TASK DETAILS: Copy the lines below word for word, leaving out the pictures.

RECORDS FOR PROCESSING:
--- start ---

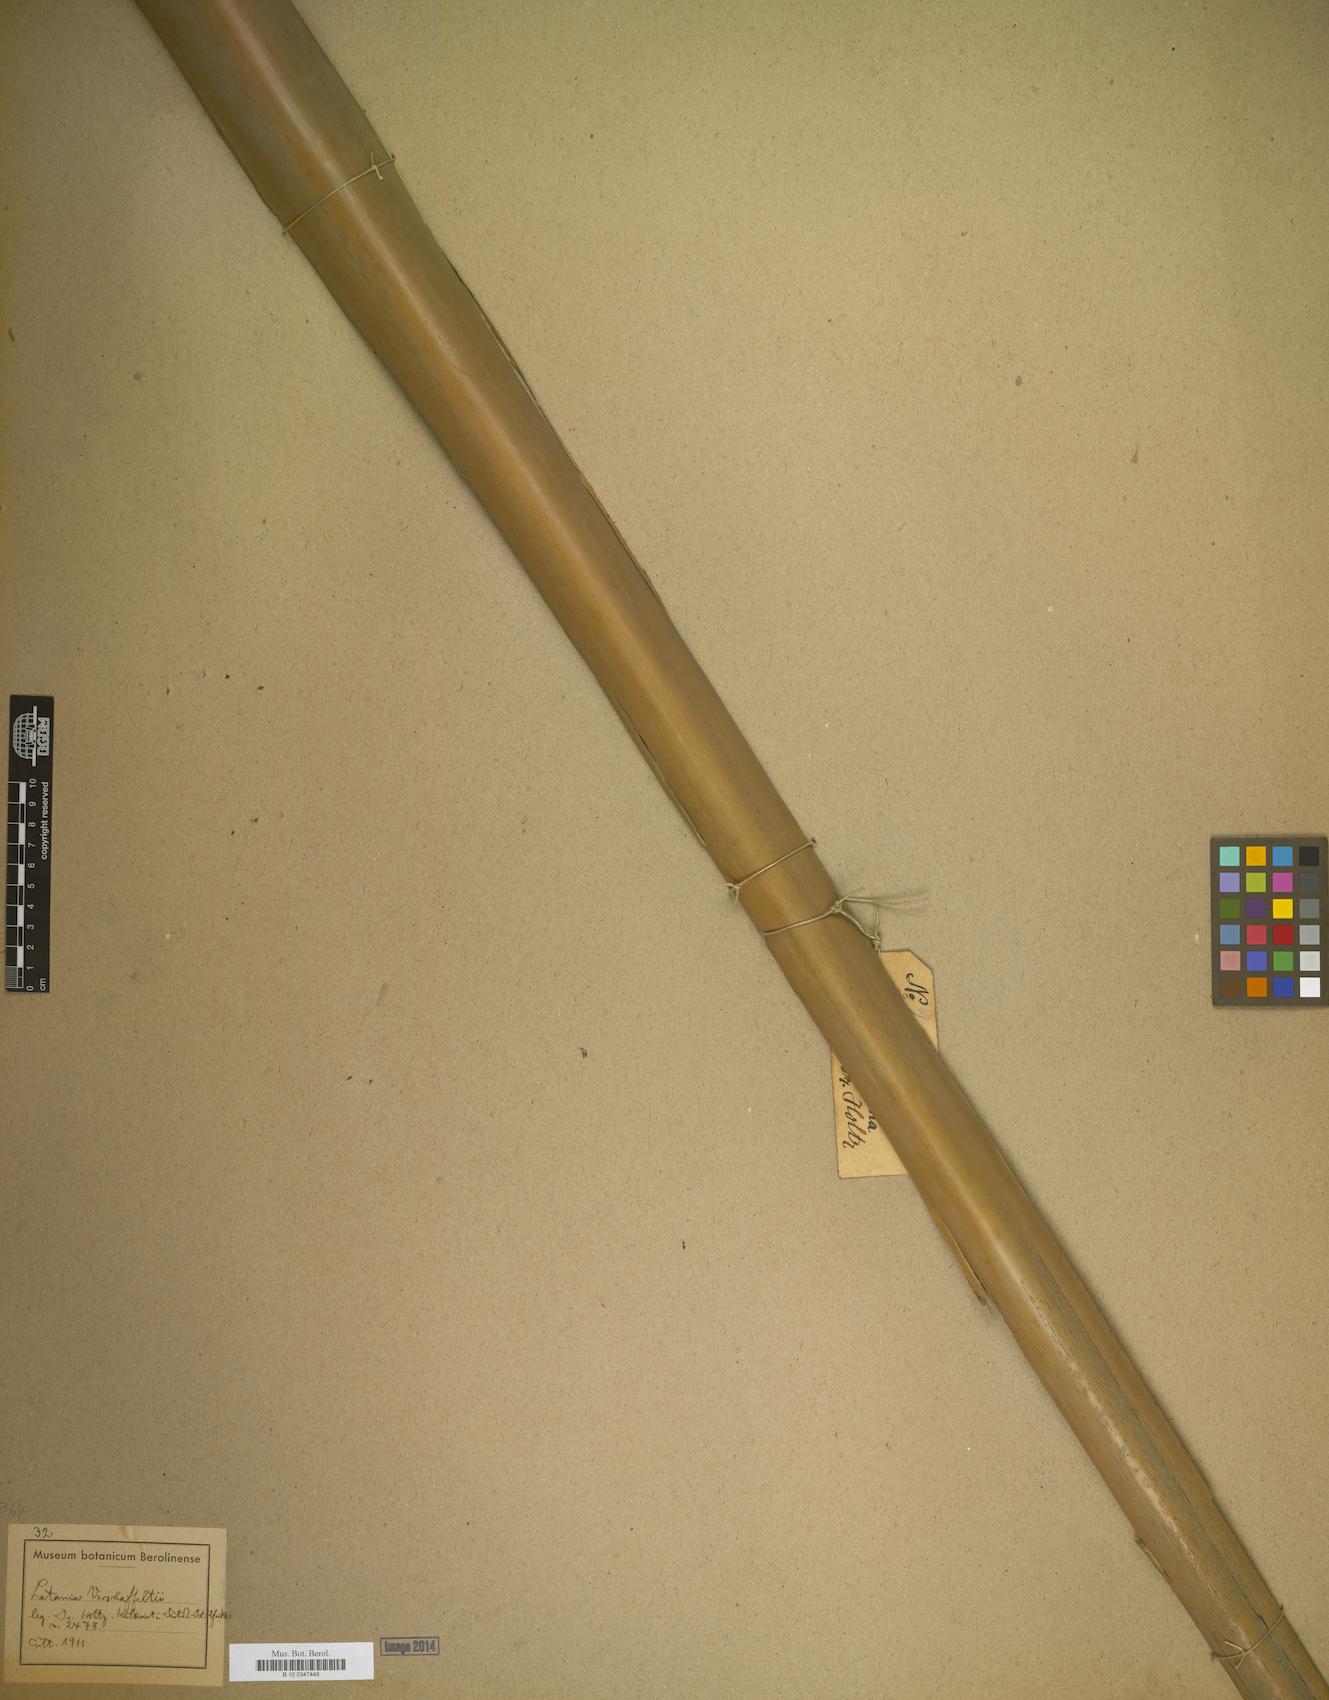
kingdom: Plantae
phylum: Tracheophyta
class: Liliopsida
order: Arecales
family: Arecaceae
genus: Latania
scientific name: Latania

--- end ---

FINAL RESULT:
kingdom: Plantae
phylum: Tracheophyta
class: Liliopsida
order: Arecales
family: Arecaceae
genus: Latania
scientific name: Latania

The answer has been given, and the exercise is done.